From Myspace beginnings to 60,000-capacity fields, OneRepublic’s growth has transformed not just their audience, but the technical demands of their live show. Headliner discovers how DiGiCo consoles are powering the band’s biggest tour yet.
Long before arenas and festival main stages, OneRepublic first found traction as an unsigned act on Myspace, building a grassroots following that turned online momentum into real-world buzz.
By the time they were playing shows across Los Angeles in the early 2000s, labels were already circling.

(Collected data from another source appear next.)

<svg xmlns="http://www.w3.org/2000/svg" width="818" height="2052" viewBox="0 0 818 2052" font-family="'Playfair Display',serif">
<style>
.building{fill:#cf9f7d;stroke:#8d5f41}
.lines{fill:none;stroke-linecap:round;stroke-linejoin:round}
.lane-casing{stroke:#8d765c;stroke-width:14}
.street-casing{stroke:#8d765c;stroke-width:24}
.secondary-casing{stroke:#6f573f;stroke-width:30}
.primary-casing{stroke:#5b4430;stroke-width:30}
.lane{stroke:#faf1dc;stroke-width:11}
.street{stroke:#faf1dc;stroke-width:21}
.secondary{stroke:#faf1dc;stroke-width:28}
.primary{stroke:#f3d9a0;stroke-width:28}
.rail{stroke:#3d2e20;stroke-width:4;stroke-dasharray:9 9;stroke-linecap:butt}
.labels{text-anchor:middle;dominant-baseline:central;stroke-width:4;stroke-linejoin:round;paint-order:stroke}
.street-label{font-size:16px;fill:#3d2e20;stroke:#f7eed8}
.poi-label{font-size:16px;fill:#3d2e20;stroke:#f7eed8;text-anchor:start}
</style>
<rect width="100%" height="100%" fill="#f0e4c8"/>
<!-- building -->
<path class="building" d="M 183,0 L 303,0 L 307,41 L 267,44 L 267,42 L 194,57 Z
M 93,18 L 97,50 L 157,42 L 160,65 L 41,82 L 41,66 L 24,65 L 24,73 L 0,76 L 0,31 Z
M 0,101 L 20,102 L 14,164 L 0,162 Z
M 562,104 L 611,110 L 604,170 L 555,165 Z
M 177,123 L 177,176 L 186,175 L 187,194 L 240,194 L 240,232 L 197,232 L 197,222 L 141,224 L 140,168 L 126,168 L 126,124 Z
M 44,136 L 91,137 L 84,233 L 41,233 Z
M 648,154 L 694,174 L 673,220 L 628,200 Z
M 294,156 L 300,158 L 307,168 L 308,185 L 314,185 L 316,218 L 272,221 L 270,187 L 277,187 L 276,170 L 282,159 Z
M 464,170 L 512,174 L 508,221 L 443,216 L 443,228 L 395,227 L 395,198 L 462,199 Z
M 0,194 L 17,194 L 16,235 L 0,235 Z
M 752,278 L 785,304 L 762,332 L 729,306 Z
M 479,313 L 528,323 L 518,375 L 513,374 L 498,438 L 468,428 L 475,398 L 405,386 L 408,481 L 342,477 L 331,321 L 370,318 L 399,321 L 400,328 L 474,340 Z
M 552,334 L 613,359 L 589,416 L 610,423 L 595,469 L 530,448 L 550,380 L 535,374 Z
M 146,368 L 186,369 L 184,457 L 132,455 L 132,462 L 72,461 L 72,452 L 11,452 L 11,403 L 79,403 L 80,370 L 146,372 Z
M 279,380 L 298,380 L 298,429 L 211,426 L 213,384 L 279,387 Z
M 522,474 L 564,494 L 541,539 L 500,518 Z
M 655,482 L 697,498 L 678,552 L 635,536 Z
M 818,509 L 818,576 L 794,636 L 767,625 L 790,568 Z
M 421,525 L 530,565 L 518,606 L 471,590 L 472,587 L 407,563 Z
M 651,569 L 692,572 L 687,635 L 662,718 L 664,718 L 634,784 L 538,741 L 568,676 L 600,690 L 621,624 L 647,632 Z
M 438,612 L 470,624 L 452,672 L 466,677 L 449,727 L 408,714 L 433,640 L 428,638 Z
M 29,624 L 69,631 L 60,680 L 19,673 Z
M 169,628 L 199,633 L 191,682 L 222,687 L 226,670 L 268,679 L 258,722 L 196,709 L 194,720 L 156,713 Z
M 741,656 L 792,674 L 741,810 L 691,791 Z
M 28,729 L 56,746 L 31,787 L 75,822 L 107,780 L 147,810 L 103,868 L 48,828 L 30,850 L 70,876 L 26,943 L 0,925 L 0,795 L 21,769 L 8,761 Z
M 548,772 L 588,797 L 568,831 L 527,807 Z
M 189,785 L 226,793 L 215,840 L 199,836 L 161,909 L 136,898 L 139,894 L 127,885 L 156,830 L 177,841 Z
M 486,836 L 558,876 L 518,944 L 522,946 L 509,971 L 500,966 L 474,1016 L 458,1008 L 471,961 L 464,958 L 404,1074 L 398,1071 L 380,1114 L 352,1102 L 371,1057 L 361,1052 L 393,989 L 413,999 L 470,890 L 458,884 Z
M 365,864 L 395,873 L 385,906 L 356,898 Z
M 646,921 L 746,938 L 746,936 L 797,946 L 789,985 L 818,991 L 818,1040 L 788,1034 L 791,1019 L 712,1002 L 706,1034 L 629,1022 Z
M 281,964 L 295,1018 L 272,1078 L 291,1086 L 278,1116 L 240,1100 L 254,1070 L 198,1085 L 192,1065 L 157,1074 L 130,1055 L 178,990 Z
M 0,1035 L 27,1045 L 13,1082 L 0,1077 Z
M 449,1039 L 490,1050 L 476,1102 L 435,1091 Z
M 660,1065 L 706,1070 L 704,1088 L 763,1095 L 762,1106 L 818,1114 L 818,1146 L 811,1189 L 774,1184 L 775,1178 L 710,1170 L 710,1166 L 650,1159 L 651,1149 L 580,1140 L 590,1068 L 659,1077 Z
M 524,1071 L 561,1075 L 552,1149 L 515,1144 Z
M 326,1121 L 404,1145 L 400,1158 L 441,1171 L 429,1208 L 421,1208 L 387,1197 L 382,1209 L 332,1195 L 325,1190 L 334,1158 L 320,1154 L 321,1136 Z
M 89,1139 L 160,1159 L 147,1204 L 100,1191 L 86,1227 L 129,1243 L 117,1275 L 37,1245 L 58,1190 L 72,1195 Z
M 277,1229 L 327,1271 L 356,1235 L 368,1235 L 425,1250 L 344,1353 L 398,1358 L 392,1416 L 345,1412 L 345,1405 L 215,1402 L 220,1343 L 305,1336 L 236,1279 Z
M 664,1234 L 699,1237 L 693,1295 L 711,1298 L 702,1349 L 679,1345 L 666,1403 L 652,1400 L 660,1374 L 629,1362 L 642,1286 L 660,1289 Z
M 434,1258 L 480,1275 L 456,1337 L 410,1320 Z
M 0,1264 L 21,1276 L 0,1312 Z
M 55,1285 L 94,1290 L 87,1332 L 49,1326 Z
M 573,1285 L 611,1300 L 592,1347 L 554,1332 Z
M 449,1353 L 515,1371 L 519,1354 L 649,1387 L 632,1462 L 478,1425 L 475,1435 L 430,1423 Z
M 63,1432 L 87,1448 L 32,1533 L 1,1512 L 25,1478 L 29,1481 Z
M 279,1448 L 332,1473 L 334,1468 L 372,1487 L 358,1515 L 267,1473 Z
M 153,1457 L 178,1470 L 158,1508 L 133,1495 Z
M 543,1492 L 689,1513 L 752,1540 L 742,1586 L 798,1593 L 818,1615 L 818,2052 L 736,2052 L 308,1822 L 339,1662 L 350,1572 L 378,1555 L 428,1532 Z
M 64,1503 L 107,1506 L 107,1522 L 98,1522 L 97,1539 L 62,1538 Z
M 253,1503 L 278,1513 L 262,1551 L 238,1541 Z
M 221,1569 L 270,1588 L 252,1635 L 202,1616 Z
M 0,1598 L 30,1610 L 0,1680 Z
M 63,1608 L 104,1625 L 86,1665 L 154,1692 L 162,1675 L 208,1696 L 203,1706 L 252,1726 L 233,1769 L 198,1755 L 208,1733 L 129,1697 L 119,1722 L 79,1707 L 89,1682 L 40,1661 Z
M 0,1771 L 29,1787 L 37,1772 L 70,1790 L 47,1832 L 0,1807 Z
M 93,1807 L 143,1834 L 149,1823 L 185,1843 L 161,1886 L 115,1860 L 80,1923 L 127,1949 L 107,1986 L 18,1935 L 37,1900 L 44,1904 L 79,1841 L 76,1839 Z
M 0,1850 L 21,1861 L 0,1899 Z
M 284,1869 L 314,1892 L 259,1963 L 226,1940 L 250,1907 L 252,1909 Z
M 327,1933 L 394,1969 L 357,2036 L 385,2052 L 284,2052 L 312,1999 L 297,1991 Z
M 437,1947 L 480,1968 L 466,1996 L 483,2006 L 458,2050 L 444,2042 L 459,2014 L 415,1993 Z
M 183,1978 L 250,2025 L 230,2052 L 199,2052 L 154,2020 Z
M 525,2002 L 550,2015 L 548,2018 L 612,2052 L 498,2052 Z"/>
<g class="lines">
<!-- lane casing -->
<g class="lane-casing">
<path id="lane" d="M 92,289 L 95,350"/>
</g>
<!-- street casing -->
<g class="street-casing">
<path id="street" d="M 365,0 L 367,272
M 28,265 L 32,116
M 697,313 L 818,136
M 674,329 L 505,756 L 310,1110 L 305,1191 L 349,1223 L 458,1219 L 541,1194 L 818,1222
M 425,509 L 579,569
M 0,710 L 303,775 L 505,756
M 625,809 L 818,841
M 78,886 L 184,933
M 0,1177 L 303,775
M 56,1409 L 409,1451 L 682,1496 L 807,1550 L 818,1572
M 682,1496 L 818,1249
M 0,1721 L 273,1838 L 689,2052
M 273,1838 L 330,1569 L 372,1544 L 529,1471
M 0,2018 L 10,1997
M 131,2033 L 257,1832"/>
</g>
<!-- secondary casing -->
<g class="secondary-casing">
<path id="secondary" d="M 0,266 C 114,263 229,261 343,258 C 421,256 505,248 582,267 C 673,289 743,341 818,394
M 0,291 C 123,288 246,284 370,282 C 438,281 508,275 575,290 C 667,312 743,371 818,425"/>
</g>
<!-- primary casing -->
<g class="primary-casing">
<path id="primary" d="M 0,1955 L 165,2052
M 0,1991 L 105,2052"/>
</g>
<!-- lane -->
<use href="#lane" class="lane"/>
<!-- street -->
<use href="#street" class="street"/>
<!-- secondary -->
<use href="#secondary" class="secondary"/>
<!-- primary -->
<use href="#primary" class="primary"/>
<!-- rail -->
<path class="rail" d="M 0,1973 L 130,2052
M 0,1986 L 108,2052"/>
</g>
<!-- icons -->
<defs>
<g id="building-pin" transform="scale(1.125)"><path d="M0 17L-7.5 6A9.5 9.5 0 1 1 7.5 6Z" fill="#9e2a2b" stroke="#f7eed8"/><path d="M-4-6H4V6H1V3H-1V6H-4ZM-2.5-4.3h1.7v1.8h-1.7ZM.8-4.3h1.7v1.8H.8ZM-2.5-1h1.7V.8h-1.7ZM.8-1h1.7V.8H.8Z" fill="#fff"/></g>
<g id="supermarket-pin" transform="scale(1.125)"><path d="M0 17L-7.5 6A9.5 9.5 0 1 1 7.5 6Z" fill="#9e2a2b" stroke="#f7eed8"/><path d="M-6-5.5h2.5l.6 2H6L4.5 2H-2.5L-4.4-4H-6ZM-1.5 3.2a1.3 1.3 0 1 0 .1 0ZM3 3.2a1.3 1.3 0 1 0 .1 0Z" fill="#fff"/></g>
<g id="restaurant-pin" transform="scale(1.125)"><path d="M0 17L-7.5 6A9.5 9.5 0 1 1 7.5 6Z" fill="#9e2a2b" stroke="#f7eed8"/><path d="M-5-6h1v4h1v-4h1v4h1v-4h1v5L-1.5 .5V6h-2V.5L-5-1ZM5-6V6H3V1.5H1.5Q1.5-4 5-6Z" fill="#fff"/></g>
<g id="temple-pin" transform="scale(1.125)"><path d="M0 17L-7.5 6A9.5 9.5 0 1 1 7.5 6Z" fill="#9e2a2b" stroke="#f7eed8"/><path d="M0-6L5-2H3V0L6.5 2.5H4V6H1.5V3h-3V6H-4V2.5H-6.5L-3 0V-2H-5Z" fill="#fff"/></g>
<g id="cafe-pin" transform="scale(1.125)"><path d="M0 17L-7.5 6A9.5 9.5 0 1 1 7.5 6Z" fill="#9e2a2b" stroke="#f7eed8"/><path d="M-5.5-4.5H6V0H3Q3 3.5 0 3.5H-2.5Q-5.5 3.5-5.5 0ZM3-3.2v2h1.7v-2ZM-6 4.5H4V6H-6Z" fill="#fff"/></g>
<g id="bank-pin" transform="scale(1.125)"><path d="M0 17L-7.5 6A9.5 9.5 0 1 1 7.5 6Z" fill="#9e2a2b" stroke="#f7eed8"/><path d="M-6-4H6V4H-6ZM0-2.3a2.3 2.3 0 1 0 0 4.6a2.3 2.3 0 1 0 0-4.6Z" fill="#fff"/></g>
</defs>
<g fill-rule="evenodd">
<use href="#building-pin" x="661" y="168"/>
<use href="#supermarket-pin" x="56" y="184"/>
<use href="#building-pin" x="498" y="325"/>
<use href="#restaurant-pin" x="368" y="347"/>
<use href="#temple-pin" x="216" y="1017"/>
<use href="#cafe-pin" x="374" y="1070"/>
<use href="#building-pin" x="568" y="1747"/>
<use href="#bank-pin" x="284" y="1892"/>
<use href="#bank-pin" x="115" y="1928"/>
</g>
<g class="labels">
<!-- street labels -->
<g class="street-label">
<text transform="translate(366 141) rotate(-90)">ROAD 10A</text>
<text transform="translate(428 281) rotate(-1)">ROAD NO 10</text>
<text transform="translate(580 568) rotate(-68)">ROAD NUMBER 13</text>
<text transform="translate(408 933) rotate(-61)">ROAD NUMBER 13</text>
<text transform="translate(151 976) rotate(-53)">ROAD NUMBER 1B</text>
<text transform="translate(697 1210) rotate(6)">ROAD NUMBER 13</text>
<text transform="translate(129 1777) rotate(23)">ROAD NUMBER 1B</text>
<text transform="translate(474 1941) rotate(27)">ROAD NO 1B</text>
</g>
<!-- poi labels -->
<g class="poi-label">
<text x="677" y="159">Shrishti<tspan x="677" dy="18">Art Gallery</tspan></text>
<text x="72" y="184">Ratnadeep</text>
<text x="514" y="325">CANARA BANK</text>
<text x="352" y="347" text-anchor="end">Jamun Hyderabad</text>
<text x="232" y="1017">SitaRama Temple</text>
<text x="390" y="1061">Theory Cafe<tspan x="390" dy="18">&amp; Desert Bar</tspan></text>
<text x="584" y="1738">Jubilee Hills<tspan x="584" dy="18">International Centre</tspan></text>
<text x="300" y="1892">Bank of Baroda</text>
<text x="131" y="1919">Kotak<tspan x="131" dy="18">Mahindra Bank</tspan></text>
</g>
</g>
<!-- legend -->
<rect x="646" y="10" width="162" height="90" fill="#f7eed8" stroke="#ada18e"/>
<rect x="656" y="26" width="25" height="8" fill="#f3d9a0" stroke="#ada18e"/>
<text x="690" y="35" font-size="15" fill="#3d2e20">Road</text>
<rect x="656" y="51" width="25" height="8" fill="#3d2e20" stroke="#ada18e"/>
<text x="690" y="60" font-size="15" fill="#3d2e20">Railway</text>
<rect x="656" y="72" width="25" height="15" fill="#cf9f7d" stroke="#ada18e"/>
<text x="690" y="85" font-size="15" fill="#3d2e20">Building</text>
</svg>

The breakthrough came in 2007 when Dreaming Out Loud debuted at No.14 in the US, powered by Apologize, whose Timbaland remix transformed the song into a global phenomenon.
The single topped charts in 16 countries, earned a Grammy nomination, and pushed the band out of clubs and into theatres, then amphitheatres, as demand began to outgrow intimate rooms.
From there, the trajectory never really dipped. As hits like Counting Stars took hold, OneRepublic’s touring footprint expanded in tandem with their catalogue. What began as small club runs around Dreaming Out Loud evolved into mid-sized venues and amphitheatres by the mid-2010s, before tipping fully into arenas and festival headline slots.
By the time Human arrived in 2021, followed by Artificial Paradise in 2024, the band had sold over 16 million records worldwide – and their live show had scaled accordingly.
With each tour, production grew more ambitious: bigger staging, sharper visuals, and arena-ready sound designed for vast indoor spaces and sprawling outdoor crowds.
International legs now routinely span North America, Europe, Oceania, and East Asia, and that growth reaches a new peak in 2026.
As part of their 2026 tour, OneRepublic are set to play some of their biggest venues yet, including Prague’s Letiště Letňany – a colossal open-air site capable of holding over 60,000 fans – alongside AsiaWorld-Arena in Hong Kong and Sydney’s Qudos Bank Arena, both among the largest indoor arenas in their regions.